START Exercise data

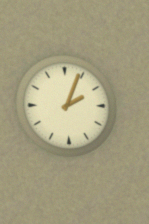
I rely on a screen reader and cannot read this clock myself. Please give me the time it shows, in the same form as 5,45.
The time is 2,04
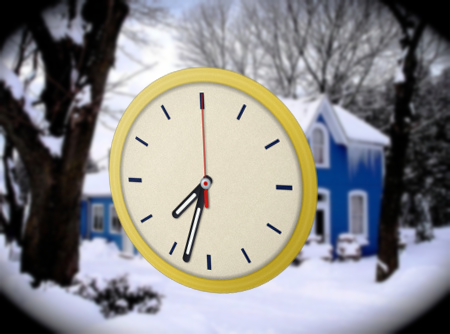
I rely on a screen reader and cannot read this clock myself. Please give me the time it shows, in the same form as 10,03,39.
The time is 7,33,00
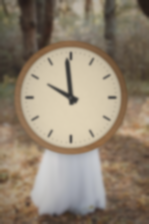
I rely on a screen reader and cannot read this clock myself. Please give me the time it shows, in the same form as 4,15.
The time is 9,59
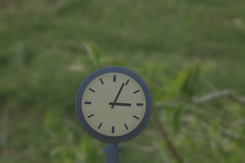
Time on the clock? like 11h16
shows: 3h04
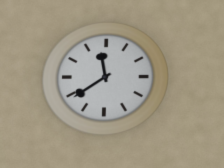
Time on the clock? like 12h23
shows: 11h39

END Exercise data

→ **Your objective**
Could you pull out, word for word, everything in the data from the line containing "form as 4,15." down to the end of the data, leaving the pictures out of your answer?

→ **Output of the exercise**
I rely on a screen reader and cannot read this clock myself. Please give me the time it shows, in the same form as 4,15.
The time is 9,59
Time on the clock? like 11h16
shows: 3h04
Time on the clock? like 12h23
shows: 11h39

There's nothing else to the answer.